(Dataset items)

= = = = = = =

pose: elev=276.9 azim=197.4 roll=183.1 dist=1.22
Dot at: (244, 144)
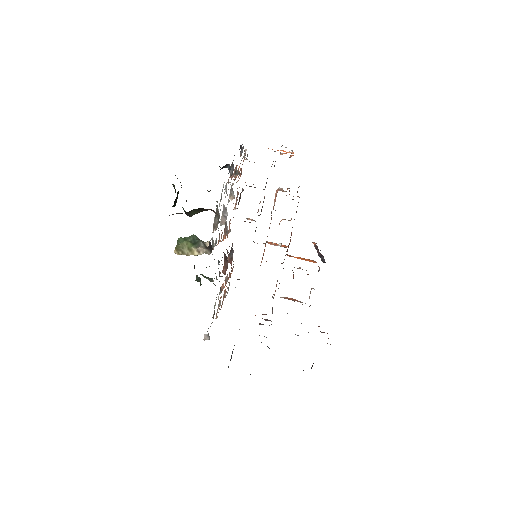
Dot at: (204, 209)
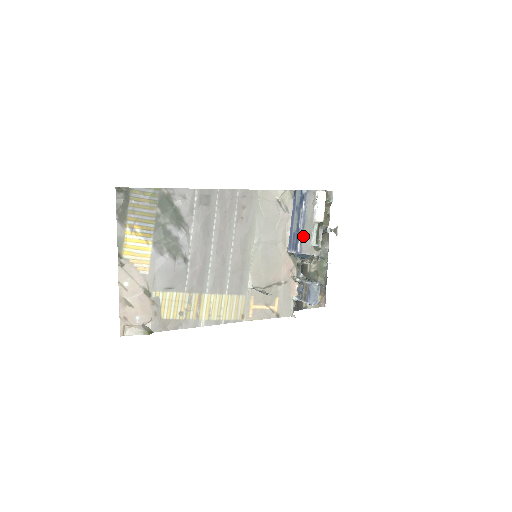
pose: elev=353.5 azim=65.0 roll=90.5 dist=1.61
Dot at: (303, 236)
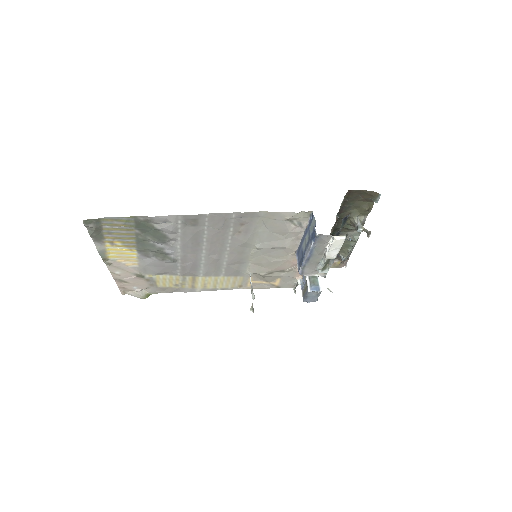
Dot at: (307, 264)
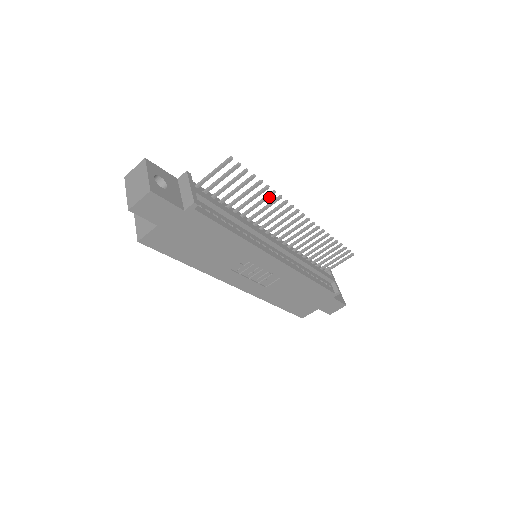
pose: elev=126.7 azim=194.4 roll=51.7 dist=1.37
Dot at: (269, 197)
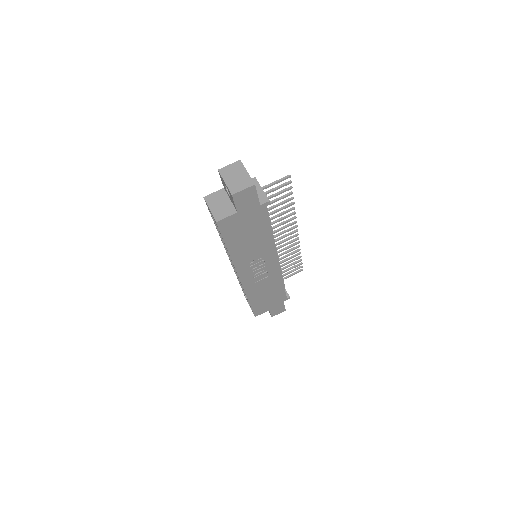
Dot at: occluded
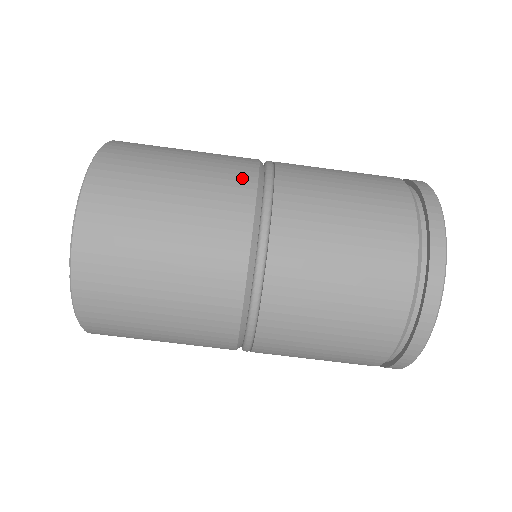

= = = = = = =

**GIVEN PROBLEM**
Rescale the records above by writing every line again with the second-view dot coordinates multiplied by 2.45 and rounded to whole numbers, halves up. Keep all other lines unchanged, and leave the pictures out.

**OUTPUT**
pose: elev=276.9 azim=197.4 roll=183.1 dist=1.22
Dot at: (244, 144)
Dot at: (500, 512)
pose: elev=353.5 azim=65.0 roll=90.5 dist=1.61
Dot at: (303, 236)
Dot at: (752, 647)
pose: elev=126.7 azim=194.4 roll=51.7 dist=1.37
Dot at: (269, 197)
Dot at: occluded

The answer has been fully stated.